Did you know I can sign up as you on MySpace?
That’s right … I can sign up on MySpace under your email address and assume your identity. MySpace does send an email to verify the email address – but you do not have to click on the verification email to use MySpace. You can still do everything on MySpace you’d always do – like creating an account, adding pictures, adding friends, and generally being active on MySpace.
You can assume anyone’s identity on the number one site in America. But this is only if that email address was not used to sign up for an account.

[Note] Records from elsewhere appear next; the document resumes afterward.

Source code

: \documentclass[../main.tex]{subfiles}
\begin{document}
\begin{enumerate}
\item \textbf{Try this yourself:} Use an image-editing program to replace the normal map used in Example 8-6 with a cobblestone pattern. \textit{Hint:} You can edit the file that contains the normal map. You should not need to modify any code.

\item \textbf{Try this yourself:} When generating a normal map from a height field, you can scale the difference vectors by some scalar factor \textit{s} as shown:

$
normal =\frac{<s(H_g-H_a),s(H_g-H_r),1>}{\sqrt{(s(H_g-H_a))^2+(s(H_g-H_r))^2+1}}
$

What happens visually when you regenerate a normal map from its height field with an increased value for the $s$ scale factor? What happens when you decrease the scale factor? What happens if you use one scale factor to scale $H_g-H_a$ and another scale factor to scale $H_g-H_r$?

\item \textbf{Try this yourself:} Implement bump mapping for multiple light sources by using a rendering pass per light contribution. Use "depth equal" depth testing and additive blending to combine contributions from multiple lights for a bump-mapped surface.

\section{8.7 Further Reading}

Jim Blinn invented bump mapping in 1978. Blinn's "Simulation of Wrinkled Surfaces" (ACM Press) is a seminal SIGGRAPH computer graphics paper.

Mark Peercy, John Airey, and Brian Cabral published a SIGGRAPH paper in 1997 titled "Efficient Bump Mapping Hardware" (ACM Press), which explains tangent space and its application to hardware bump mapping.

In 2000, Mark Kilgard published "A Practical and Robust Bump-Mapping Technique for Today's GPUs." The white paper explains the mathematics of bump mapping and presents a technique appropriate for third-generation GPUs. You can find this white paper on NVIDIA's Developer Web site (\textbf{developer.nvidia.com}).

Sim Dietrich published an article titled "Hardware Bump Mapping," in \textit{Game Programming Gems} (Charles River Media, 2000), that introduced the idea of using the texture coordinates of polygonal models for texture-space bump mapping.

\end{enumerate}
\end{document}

This guy named Alvin has Jeff Bezos’s email associated with him. Maybe this is Jeff’s alter-ego, but I doubt it.
And did you know the US President has a MySpace profile? Search on “firstname.lastname@example.org” and you’ll find a guy named “the” who’s occupation is “swinger” and who’d like to meet “tyrants, weirdos, shallow corporate raiders. ex-skull and bone members.. remember the handshake. or is that remember the too.” … of course, he hasn’t logged in since 12/19/2003 – so he’s also an early adopter and early MySpace user.
Nick Douglas from Valleywag has a MySpace account under his gmail address. If you know Nick’s gmail address and you search at http://search.myspace.com you’ll be taken to his page. This is his real page.
But if you searched for Nick’s @valleywag.com email addresses this morning you wouldn’t have found anything. Anyone with a little ingenuity can register for MySpace under his email. And I just did. If you search for his email @valleywag.com now you’ll get this profile: http://www.myspace.com/valleynick
It looks legit but it is actually my putting it together. Not sure Nick got the email from MySpace with the password I picked … but if he misses the email or chooses to ignore it (because he already has a MySpace account and his other cookie overrides the link when he clicks on it), then I am as good as gold. Given the increase in Myspace phishing, and your tendency to overlook Myspace emails, I’m better than gold – I’m platinum baby.
[note: after 4 hours Nick still has not logged into his new account or changed the password]
Though this can be fun and tame … like me signing up as Clark Kent @ superman.com … it can also be used for malicious purposes. Someone can assume another person’s identity, get people to trust them, and be fooled when that person goes to verify their email address in MySpace (which is the only way to verify someone today).